Herbert Ashton

Personal information
- Date of birth: 23 May 1885
- Place of birth: Blackburn, Lancashire, England
- Date of death: 28 June 1927 (aged 42)
- Place of death: Harefield, Middlesex, England
- Position(s): Winger

Senior career*
- Years: Team / Apps / (Gls)
- Padiham
- Accrington Stanley
- 1905–1907: Preston North End / 4 / (0)
- 1907–1908: Accrington Stanley
- 1908–1915: West Ham United / 224 / (23)

= Herbert Ashton =

English footballer

Herbert Ashton (23 May 1885 – 28 June 1927) was an English footballer who played for Accrington Stanley, Preston North End and West Ham United.

==Career==
Nicknamed 'Tiddler', Ashton started his footballing career with Padiham. He then played for Accrington Stanley, helping the club to win the Lancashire Combination league in 1905–06, and with Preston North End, where he made four appearances in the Football League.
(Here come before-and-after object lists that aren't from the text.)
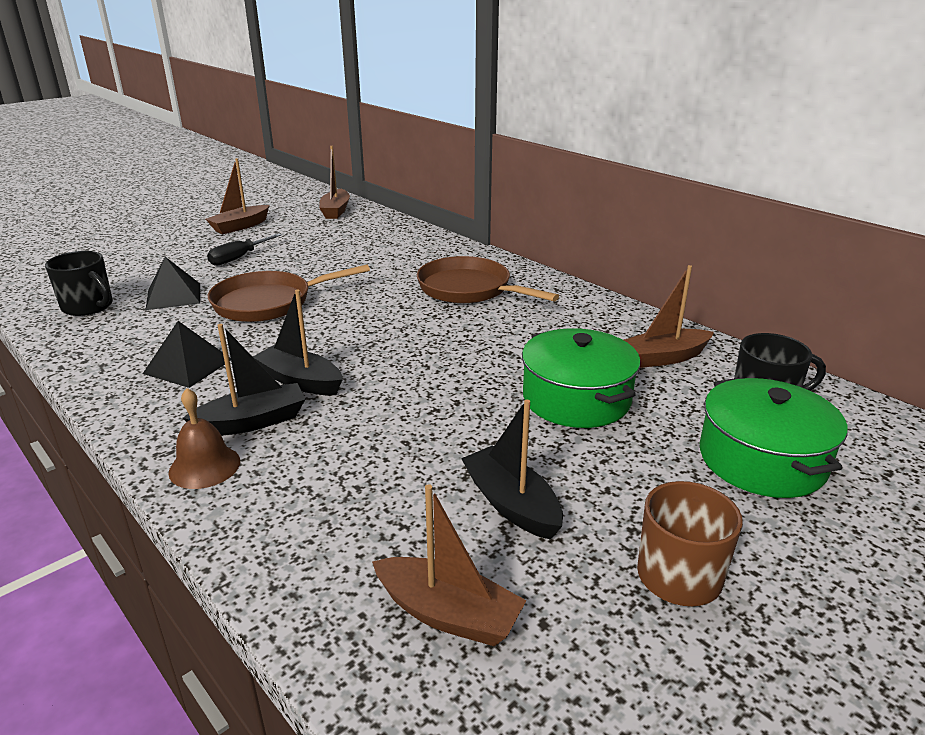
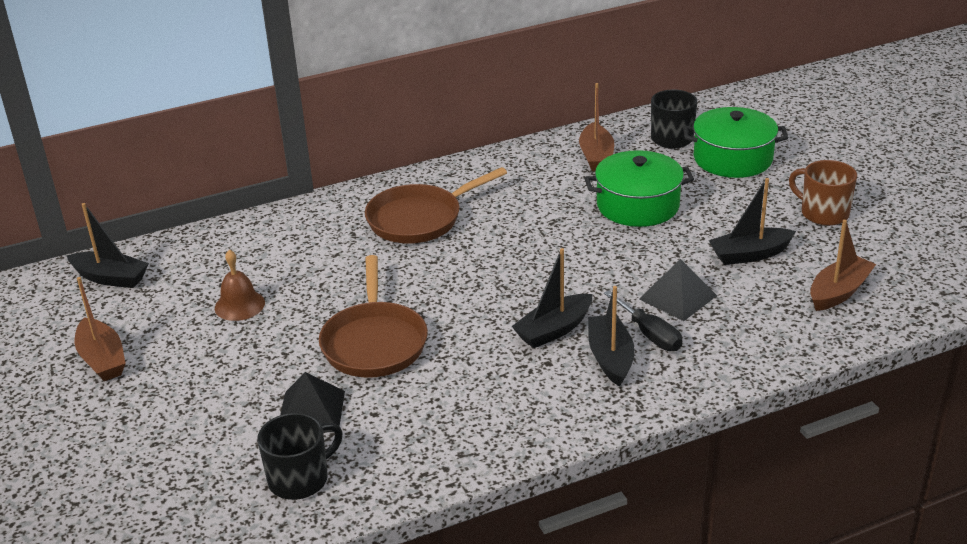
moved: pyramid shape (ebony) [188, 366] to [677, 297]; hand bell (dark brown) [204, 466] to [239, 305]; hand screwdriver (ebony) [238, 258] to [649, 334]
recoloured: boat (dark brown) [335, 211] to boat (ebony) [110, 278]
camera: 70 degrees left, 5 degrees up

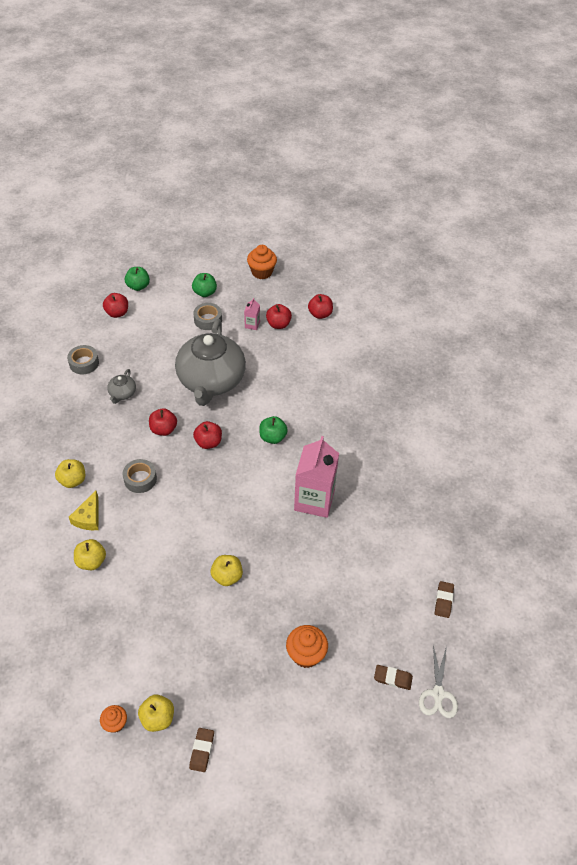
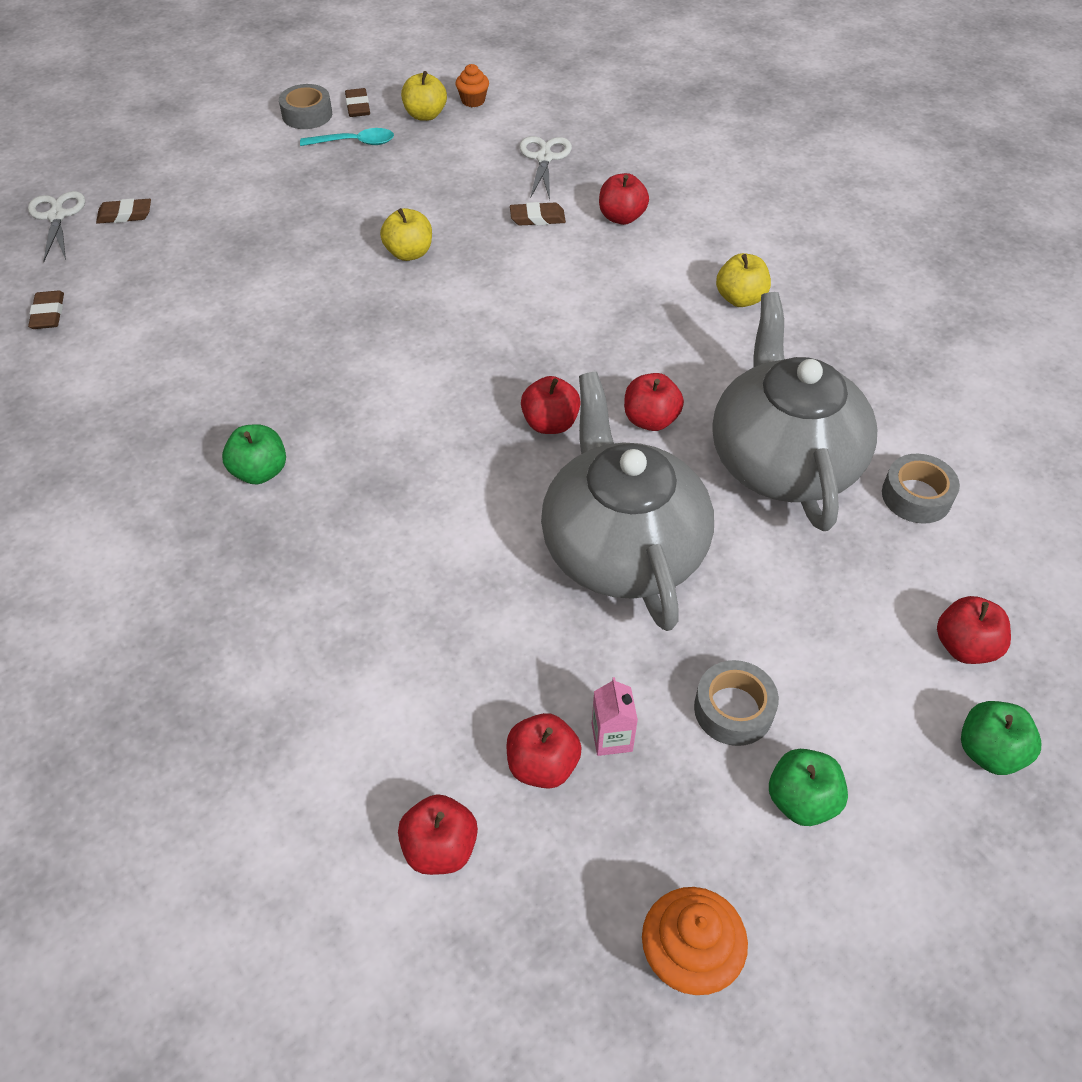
removed: piece of cheese (bright yellow) [88, 517]; muffin (bright orange) [306, 654]; milk carton (rose-pink) [314, 500]
added: spoon (teal) [354, 143]; pencil eraser (dark brown) [537, 218]; shears (snow-white) [544, 158]
moved: tape (ash-grey) [140, 479] to [307, 115]; toy apple (green) [272, 437] to [260, 471]
recoloured: toy apple (bright yellow) [91, 561] to toy apple (scarlet) [621, 217]
resized: tea pot (ash-grey) [122, 393] = [783, 460] x2.49
camera: 160 degrees right, 0 degrees up

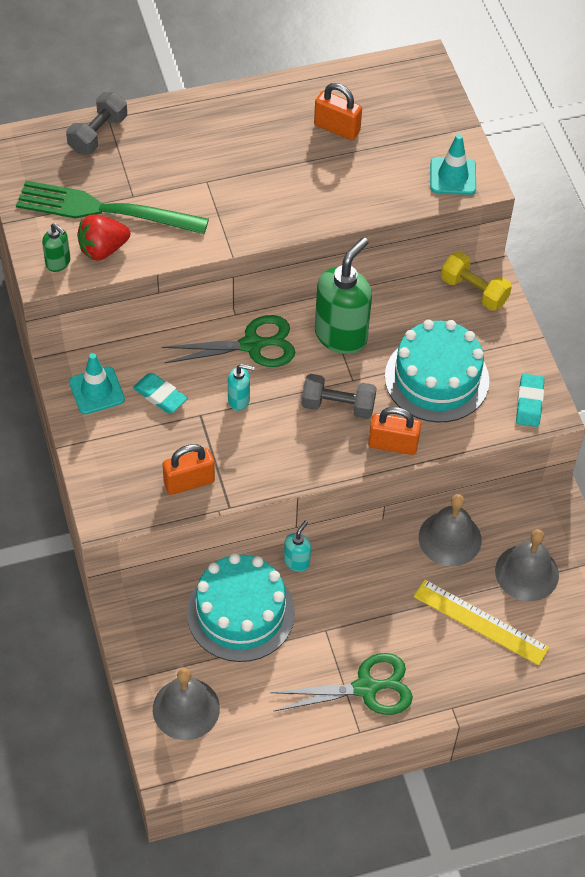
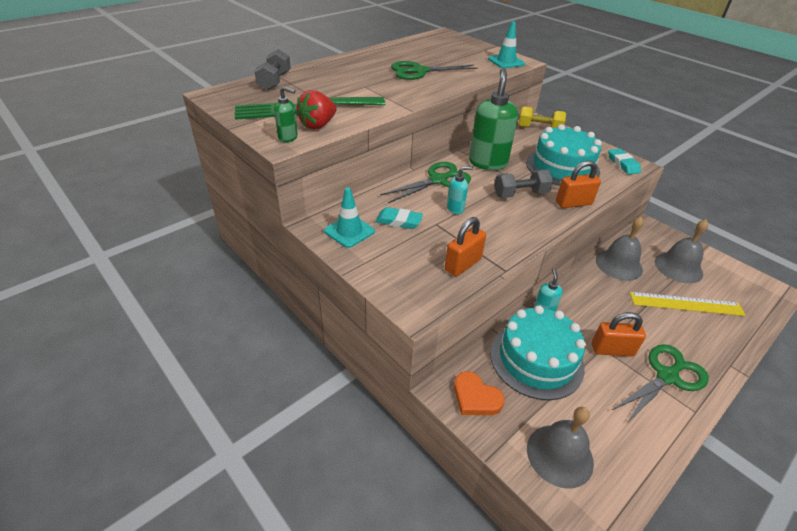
added: shears (green) [419, 71]; heart shape (bright orange) [475, 397]
moved: lock (bright orange) [337, 128] to [612, 350]
camera: 25 degrees left, 15 degrees down

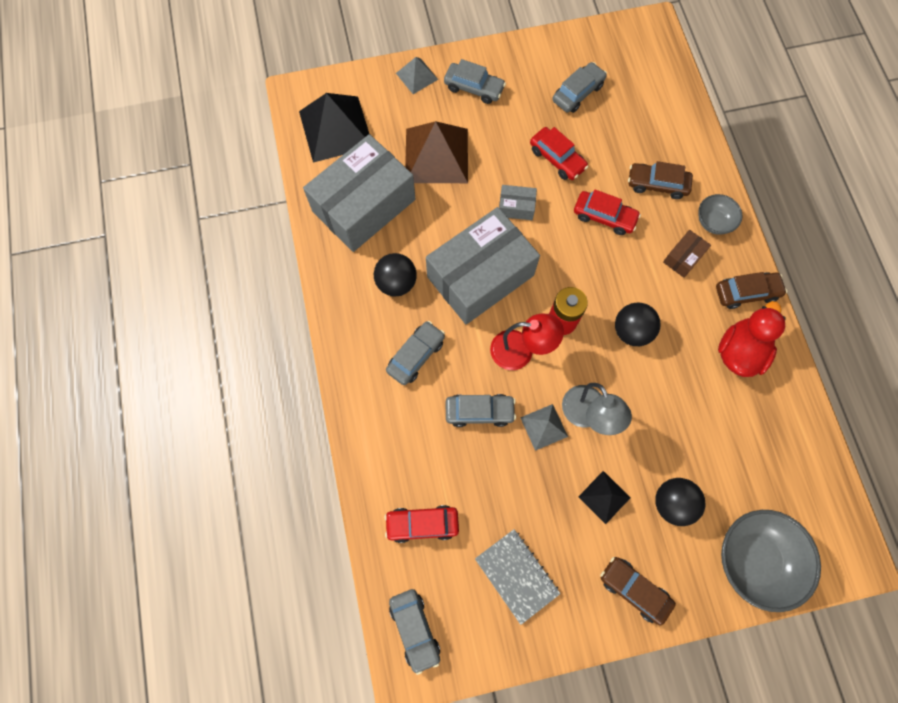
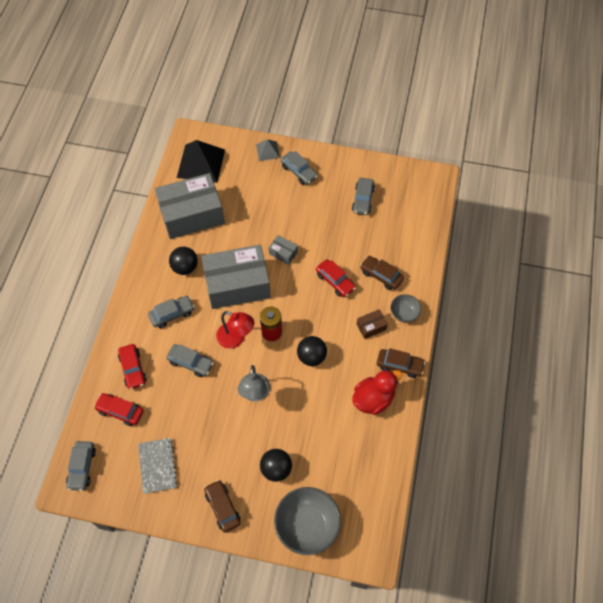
removed: pyramid shape (dark brown) [436, 155]; pyramid shape (ash-grey) [544, 427]; pyramid shape (ebony) [604, 497]
moved: toy car (scarlet) [557, 158] to [133, 369]
turned: toy car (ash-grey) [577, 93] = [363, 200] 120 degrees clockwise
camera: 25 degrees right, 10 degrees down

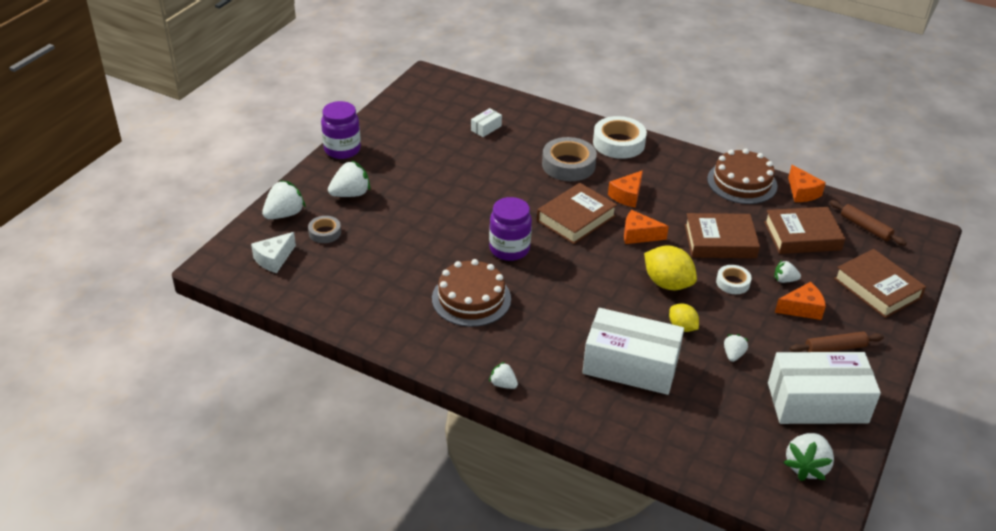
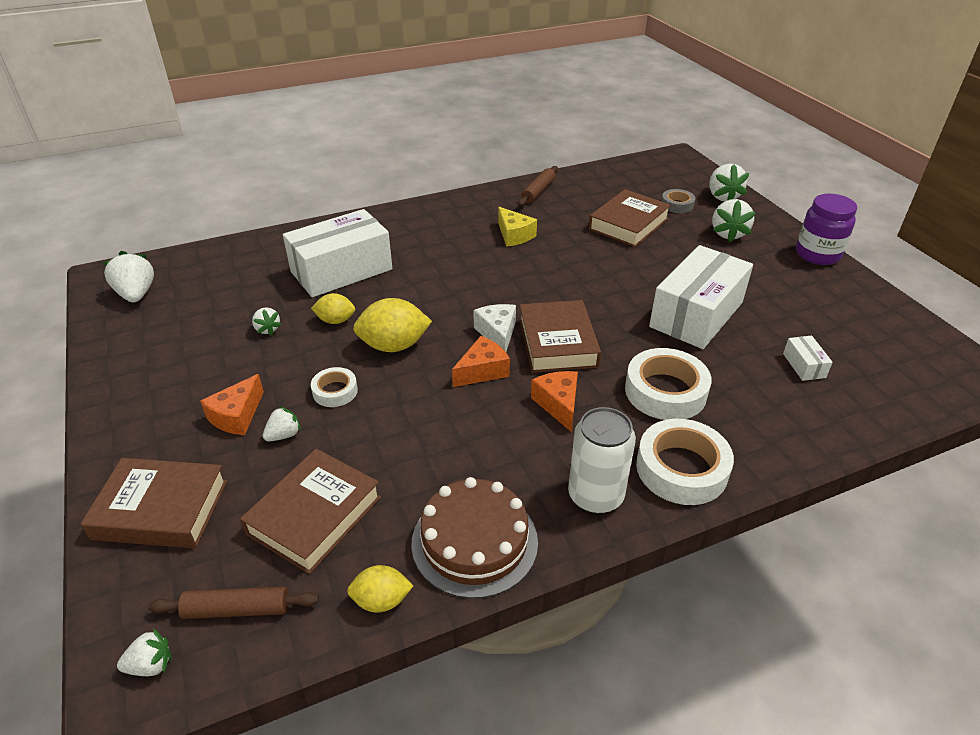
removed: preserve jar (royal purple) [509, 249]
added: tin (snow-white) [595, 495]
moved: piece of cheese (snow-white) [274, 259] to [497, 334]; strawberry (snow-white) [503, 384] to [151, 665]; book (dark brown) [720, 241] to [628, 224]; parcel (snow-white) [817, 402] to [696, 314]; dough roller (dark brown) [835, 348] to [538, 191]
replaced: layer cake (dark brown) [471, 298] to piece of cheese (bright yellow) [514, 235]; piece of cheese (bright orange) [802, 192] to toy lemon (bright yellow) [381, 600]
recoloured: tape (ash-grey) [568, 165] to tape (snow-white) [665, 391]
camera: 130 degrees right, 0 degrees up

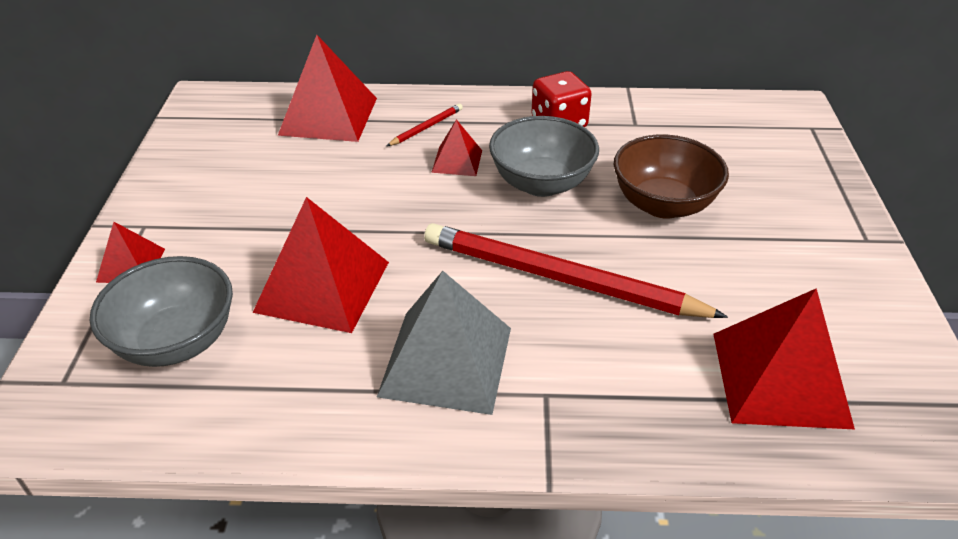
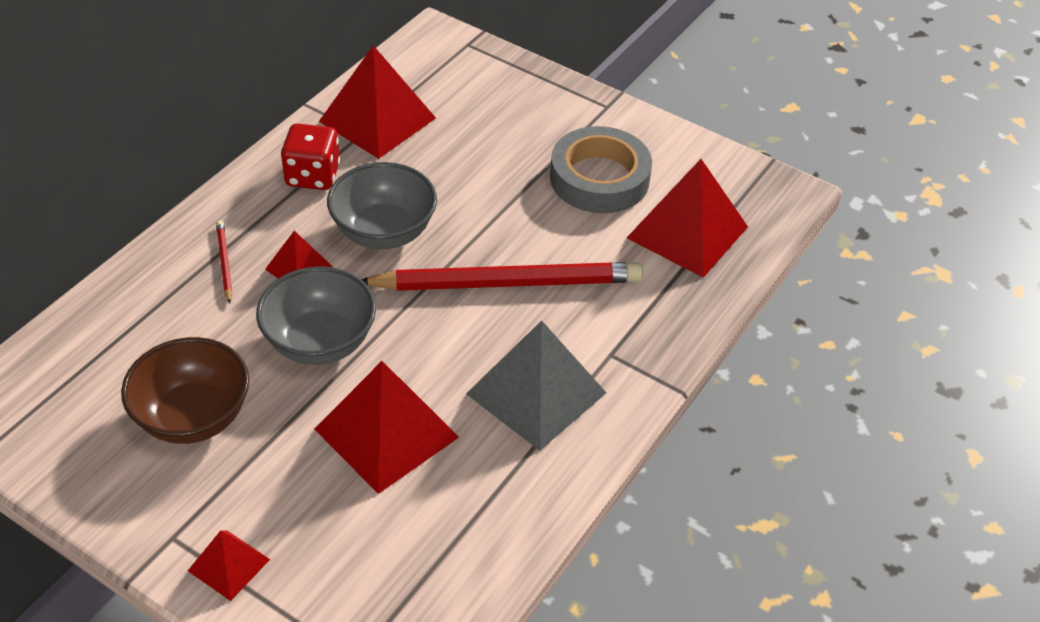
added: tape (ash-grey) [599, 178]
moved: bowl (ash-grey) [177, 341] to [320, 342]; pyramid shape (scarlet) [329, 116] to [377, 119]; bowl (dark brown) [663, 204] to [193, 417]
turned: pencil (scarlet) [561, 278] = [506, 283] 150 degrees counterclockwise
camera: 60 degrees left, 5 degrees up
Ashton signed for West Ham United in 1908, making his debut on 1 September 1908 against Queens Park Rangers; a 2–0 West Ham win. A firm fans' favourite and small in stature he was rarely without support from the fans when things got rough on the pitch, even to the extent of invading the pitch to protect Ashton in a match against New Brompton. Ashton holds the record for the most appearances in the Southern League for West Ham with 224 appearances. Ashton joined the Royal Flying Corps as a mechanic in World War I whilst still playing football for West Ham in the London Combination League.